Understood yeah, I have spoken with folks at OPWDD about Tabs in particular as being one area where - this is very much on their radar. For lots of the reasons you mentioned, right, which is the limited ability to generate meaningful data reports, right, anything under the quote unquote round numbers and there it may very well, and this is beyond my Medicaid match expertise, but there are ways to get Medicaid match on Medicaid Systems investments and so that´s one thing being explored, especially on the OPWWD side, given the antiquated nature of their processes. So I will convey that to them as well, as I´m sure you have, just to say that, you know, I think we support anything that will improve the systems and data infrastructure of our ability to make good and actionable decisions, whether it be around eligibility or service delivery

Cool and to answer the question that you posed to Susan Platkin - yes, I´ve been telling them that too and hearing it from them, so that´s not new information to them at all.

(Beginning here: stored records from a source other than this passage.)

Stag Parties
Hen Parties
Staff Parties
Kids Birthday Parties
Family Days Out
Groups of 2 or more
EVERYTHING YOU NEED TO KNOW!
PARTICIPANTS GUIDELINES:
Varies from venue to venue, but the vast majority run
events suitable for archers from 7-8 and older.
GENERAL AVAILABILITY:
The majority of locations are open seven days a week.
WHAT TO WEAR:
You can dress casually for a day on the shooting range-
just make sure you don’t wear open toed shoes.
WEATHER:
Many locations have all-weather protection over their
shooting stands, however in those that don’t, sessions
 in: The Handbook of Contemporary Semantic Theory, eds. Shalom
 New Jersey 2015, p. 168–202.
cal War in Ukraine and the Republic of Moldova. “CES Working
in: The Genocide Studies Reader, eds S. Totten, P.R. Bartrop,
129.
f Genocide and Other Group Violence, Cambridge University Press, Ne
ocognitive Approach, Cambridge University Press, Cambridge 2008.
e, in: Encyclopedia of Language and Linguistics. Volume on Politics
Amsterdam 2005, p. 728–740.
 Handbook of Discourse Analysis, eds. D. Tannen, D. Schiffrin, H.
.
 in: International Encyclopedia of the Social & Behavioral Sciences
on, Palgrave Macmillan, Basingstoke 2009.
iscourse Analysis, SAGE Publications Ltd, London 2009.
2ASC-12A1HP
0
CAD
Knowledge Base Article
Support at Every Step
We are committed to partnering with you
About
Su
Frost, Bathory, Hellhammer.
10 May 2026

And we certainly support OPWDD´s efforts in that regard as well.

Thank you.

Now, we´re coming up towards the end of the appointed time, but again, I´m happy to hear from others if comments have not been made yet. I do want to thank everyone for chiming in where they have. The more we hear from you the better in terms of ensuring that it´s a lot of money and this is a wonderful opportunity coming out of the pandemic, but it´s also finite and time limited so we do want to make good choices.

Seeing more workforce comments that´s definitely the theme and we do appreciate that. I think it´s been very much highlighted by this. So seeing no one else jumping in to speak and with a reminder to please use the mailbox for any additional comments and questions to the extent they have not been conveyed, I´m happy to let folks go on this very beautiful Thursday afternoon here in the city, at least. So, with that, thank you and we look forward to a collaborative process, and getting these proposals out the door in the next two to four weeks. Thanks so much.